Sağlanan Metin:
İsrail: Sağcı partiler Arap ortaklarından kurtulmaya çalışıyor

İsrail sağı, Arapların olmadığı bir hükümet kurmaya çalışıyor

Dün İsrail işgali altındaki Suriye Golan Tepeleri’nde bir tatbikata katılan İsrail zırhlı araçları (AFP)
Dün İsrail işgali altındaki Suriye Golan Tepeleri’nde bir tatbikata katılan İsrail zırhlı araçları (AFP)
TT

İsrail: Sağcı partiler Arap ortaklarından kurtulmaya çalışıyor

Dün İsrail işgali altındaki Suriye Golan Tepeleri’nde bir tatbikata katılan İsrail zırhlı araçları (AFP)
Dün İsrail işgali altındaki Suriye Golan Tepeleri’nde bir tatbikata katılan İsrail zırhlı araçları (AFP)

Çözülecek Görevler:
#1 Sağlanan metinde "Dün İsrail işgali altındaki" sözleriyle başlayan paragrafı, temel bilgilerini koruyarak madde listesi biçiminde yeniden yazınız.
#2 Aşağıdaki kayıtlarda yer alan bütün satırları hiçbir değişiklik yapmadan yazıya geçiriniz.
Metin ile kayıtlar birbirinden bağımsız malzemelerdir.

Sağlanan Kayıtlar:
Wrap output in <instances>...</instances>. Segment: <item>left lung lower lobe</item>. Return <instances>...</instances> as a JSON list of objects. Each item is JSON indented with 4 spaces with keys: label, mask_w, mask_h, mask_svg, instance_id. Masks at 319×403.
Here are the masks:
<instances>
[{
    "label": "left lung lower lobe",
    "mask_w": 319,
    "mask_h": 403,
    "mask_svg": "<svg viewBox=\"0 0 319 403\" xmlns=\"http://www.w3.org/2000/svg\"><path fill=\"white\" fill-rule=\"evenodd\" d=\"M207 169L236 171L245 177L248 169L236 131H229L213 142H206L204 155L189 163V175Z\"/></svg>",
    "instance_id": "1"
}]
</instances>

Görev Yanıtları:
#1
- Zaman: dün
- Yer: İsrail işgali altındaki Suriye Golan Tepeleri
- Olay: İsrail zırhlı araçları bir tatbikata katıldı
- Kaynak: AFP

#2
Wrap output in <instances>...</instances>. Segment: <item>left lung lower lobe</item>. Return <instances>...</instances> as a JSON list of objects. Each item is JSON indented with 4 spaces with keys: label, mask_w, mask_h, mask_svg, instance_id. Masks at 319×403.
Here are the masks:
<instances>
[{
    "label": "left lung lower lobe",
    "mask_w": 319,
    "mask_h": 403,
    "mask_svg": "<svg viewBox=\"0 0 319 403\" xmlns=\"http://www.w3.org/2000/svg\"><path fill=\"white\" fill-rule=\"evenodd\" d=\"M207 169L236 171L245 177L248 169L236 131H229L213 142H206L204 155L189 163V175Z\"/></svg>",
    "instance_id": "1"
}]
</instances>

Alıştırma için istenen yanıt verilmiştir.